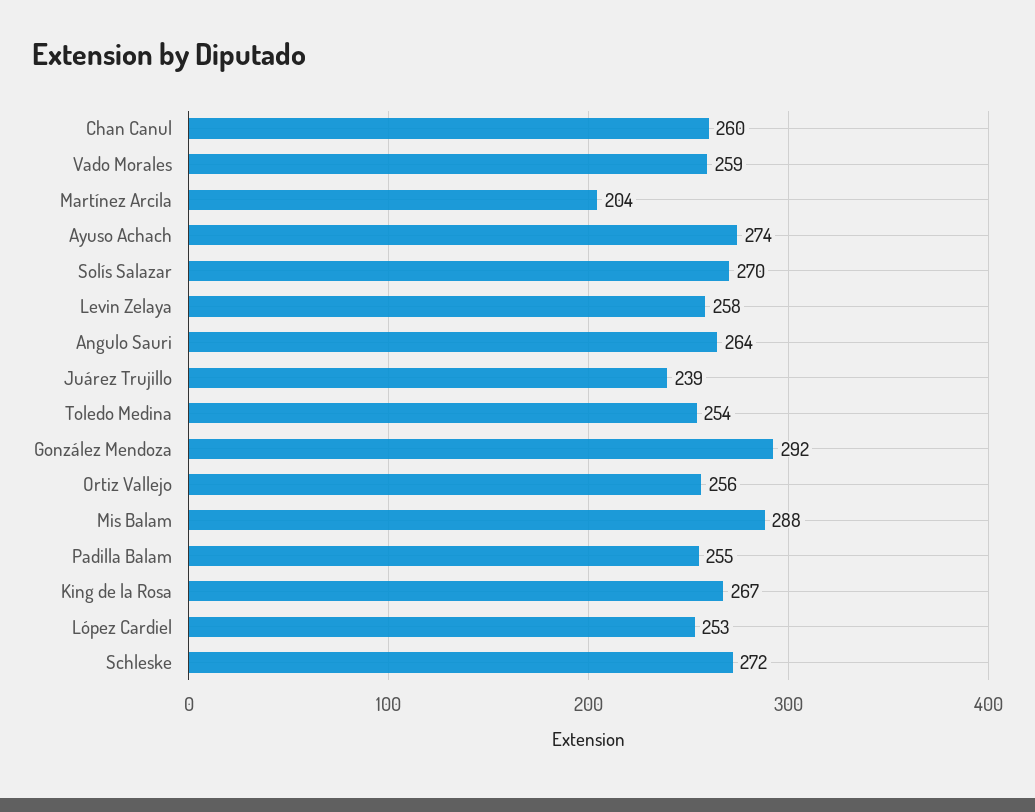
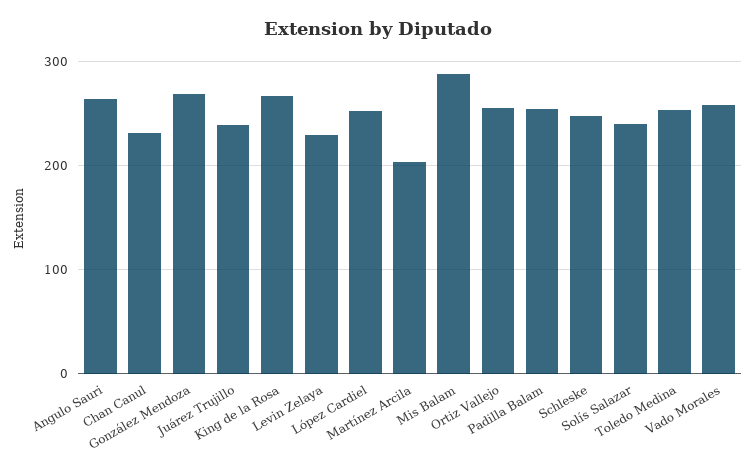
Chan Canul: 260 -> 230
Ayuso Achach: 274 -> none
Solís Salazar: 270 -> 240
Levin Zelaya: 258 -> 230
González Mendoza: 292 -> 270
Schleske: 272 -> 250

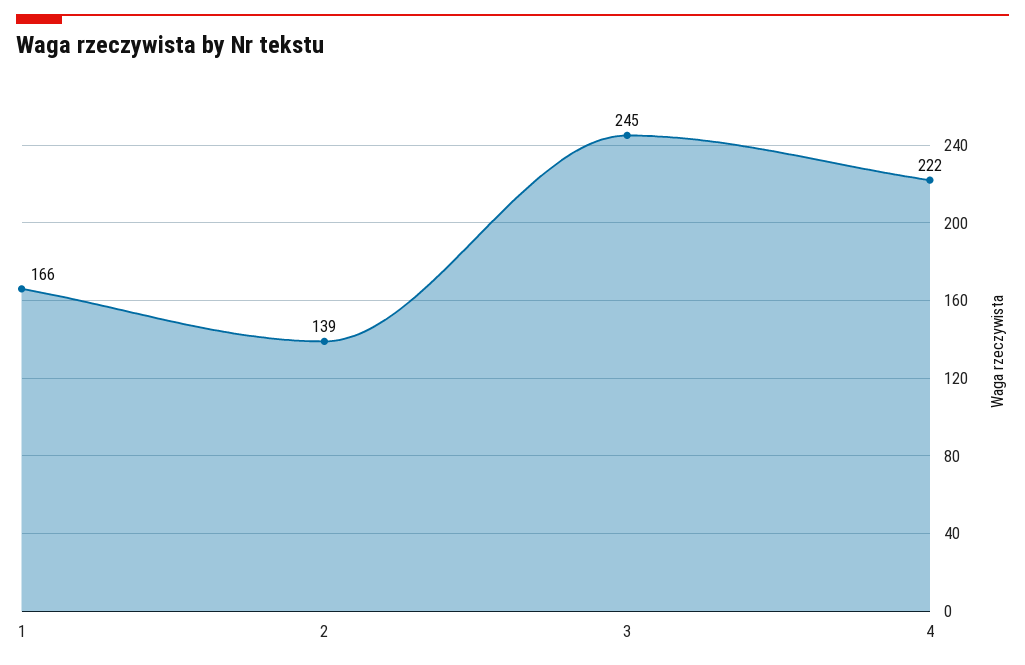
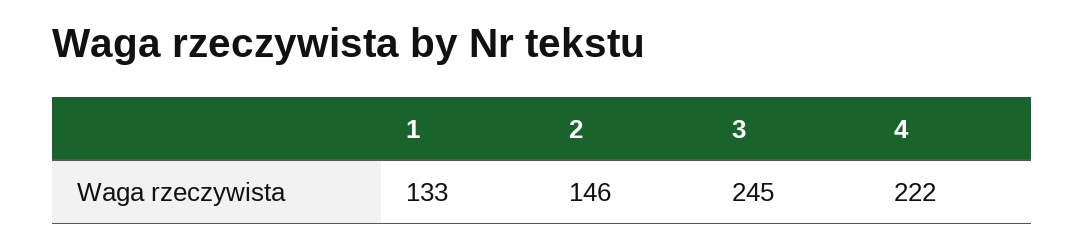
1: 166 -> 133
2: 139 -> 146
============
What's needed is every line above, retyped exactly and free of pictures.

• ANSWER AREA
Chan Canul: 260 -> 230
Ayuso Achach: 274 -> none
Solís Salazar: 270 -> 240
Levin Zelaya: 258 -> 230
González Mendoza: 292 -> 270
Schleske: 272 -> 250

1: 166 -> 133
2: 139 -> 146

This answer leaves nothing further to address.